== YOUR GOAL ==
Copy the records below verbatim, from their first line through the line containing "17: (96, 19)".

== RECORDS FOR THE EXERCISE ==
- - - - -

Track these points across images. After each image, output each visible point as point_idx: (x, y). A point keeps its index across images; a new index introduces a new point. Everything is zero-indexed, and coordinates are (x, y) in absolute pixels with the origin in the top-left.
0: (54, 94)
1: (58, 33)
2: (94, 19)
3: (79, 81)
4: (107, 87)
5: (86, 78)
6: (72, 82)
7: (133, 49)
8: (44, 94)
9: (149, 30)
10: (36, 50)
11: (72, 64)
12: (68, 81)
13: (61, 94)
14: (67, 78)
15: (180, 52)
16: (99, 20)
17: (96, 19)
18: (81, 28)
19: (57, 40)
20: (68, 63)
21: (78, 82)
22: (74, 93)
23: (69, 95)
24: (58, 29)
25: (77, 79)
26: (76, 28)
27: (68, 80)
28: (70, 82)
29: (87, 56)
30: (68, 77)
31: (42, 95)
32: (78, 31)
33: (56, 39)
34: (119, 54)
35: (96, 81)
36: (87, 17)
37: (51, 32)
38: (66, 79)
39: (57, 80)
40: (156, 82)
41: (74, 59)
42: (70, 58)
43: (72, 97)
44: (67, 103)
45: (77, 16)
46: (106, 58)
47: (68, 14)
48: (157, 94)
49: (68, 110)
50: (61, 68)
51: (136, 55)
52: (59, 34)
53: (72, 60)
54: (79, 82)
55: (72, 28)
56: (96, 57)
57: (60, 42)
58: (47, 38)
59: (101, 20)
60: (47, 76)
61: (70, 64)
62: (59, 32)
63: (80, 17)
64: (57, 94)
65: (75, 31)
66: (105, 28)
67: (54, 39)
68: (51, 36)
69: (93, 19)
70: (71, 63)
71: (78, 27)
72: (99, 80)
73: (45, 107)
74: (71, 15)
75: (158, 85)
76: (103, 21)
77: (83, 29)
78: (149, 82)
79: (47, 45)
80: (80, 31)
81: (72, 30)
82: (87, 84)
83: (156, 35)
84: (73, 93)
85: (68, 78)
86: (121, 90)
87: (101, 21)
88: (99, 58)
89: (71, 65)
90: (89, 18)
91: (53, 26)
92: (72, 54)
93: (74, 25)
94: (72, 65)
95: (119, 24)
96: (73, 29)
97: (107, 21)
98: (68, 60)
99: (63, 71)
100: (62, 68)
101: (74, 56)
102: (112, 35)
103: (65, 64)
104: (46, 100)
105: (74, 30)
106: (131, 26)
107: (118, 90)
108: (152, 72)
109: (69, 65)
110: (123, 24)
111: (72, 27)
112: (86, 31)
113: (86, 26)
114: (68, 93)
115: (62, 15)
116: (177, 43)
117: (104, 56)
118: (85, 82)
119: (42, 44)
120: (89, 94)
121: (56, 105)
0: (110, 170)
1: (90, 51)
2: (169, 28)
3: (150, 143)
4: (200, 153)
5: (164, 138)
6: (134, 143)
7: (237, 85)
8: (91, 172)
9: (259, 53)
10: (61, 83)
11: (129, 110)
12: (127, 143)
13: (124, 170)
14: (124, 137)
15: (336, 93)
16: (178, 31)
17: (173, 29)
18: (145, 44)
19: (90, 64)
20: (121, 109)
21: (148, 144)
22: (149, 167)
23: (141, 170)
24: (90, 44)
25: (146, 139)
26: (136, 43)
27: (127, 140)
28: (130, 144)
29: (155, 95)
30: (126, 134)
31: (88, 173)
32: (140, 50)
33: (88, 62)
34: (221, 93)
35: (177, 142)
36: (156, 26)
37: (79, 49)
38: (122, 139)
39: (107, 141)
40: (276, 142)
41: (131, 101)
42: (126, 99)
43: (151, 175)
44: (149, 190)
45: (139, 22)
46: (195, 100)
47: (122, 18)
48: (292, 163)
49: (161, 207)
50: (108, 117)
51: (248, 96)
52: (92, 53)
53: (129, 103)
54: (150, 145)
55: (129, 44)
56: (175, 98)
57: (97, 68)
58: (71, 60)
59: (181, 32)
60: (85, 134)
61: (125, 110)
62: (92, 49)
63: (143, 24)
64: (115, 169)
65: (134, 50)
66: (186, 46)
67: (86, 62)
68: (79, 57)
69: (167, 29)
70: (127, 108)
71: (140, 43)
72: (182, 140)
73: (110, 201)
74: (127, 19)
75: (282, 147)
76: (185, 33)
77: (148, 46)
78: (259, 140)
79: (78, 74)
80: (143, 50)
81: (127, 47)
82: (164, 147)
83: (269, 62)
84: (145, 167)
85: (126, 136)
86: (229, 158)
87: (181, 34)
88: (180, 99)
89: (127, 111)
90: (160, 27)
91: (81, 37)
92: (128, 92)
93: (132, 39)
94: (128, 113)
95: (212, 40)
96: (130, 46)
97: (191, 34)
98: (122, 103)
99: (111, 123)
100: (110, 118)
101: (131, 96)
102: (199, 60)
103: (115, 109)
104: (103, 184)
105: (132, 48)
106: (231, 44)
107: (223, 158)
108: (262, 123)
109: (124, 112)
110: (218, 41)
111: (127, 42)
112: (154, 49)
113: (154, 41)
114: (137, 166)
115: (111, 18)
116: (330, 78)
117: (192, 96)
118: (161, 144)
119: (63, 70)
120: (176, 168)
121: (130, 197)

- - - - -

== TASK RESPONSE ==
Track these points across images. After each image, output each visible point as point_idx: (x, y). A point keeps its index across images; a new index introduces a new point. Everything is zero-indexed, and coordinates are (x, y) in absolute pixels with the origin in the top-left.
0: (54, 94)
1: (58, 33)
2: (94, 19)
3: (79, 81)
4: (107, 87)
5: (86, 78)
6: (72, 82)
7: (133, 49)
8: (44, 94)
9: (149, 30)
10: (36, 50)
11: (72, 64)
12: (68, 81)
13: (61, 94)
14: (67, 78)
15: (180, 52)
16: (99, 20)
17: (96, 19)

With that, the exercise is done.